If you want to stick to a strict x86 instruction set then you are looking at a typical long multiplication problem (Multiplying 64-bit number by a 32-bit number in 8086 asm for an explanation as pointed out by @user207421).
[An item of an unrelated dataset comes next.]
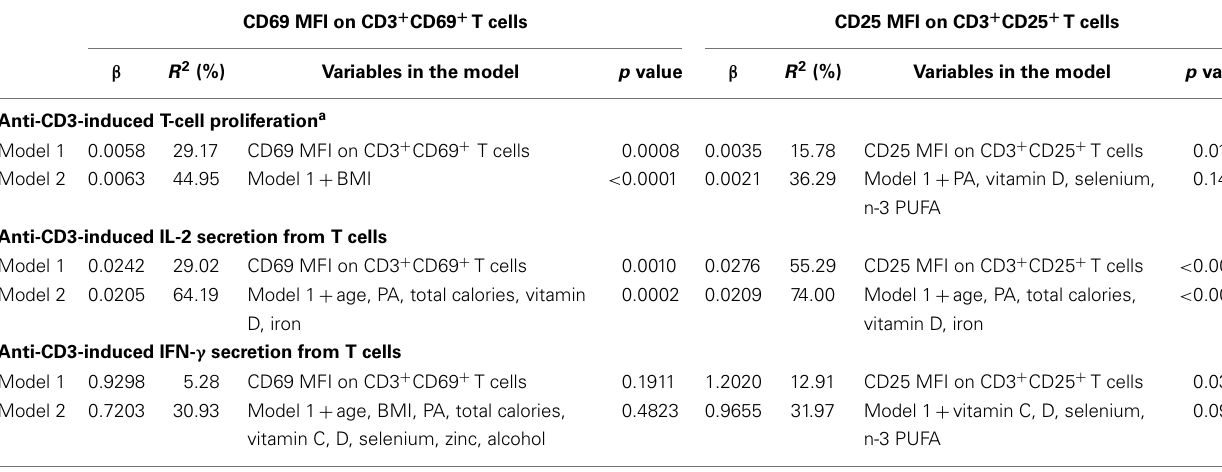
Table 3 |Activation marker expression on unstimulated T cells as predictors of T-cell effector function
In assembly:

mov cx, [BPB_RootClus + 2]
mov ax, [BPB_RootClus]
sub ax, 2  ; cx:ax = BPB_RootClus - 2 = X; cx = Xh, ax=Xl
sbb cx, 0
mov bl, [BPB_SecPerClus] ; bx = y
mov bh, 0
mul bx  ; dx:ax = Xl * y
xchg ax, bx ; dx:bx = Xl * y, ax = y
mov bp, dx ; bp:bx = Xl * y
mul cx ; dx:ax = Xh * y
add ax, bp 
; adc dx, 0 - that'd be a carry-over but we'll assume that mutiplication result can fit into 32 bit

; now X * y is in ax:bx pair, add BPB_RsvdSecCnt
add bx, [BPB_RsvdSecCnt]
adc ax, 0

However if you are OK with using 80386 32-bit instructions (using OPERAND size override, not an address size override though) then I don't really see any problem with simply using 32 bit arithmetics:

bits 16
cpu 386
...
mov eax, [BPB_RootClus]
sub eax, 2
movzx edx, byte [BPB_SecPerClus]
mul edx
movzx edx, word [BPB_RsvdSecCnt]
add eax, edx

That ought to compile and work just fine.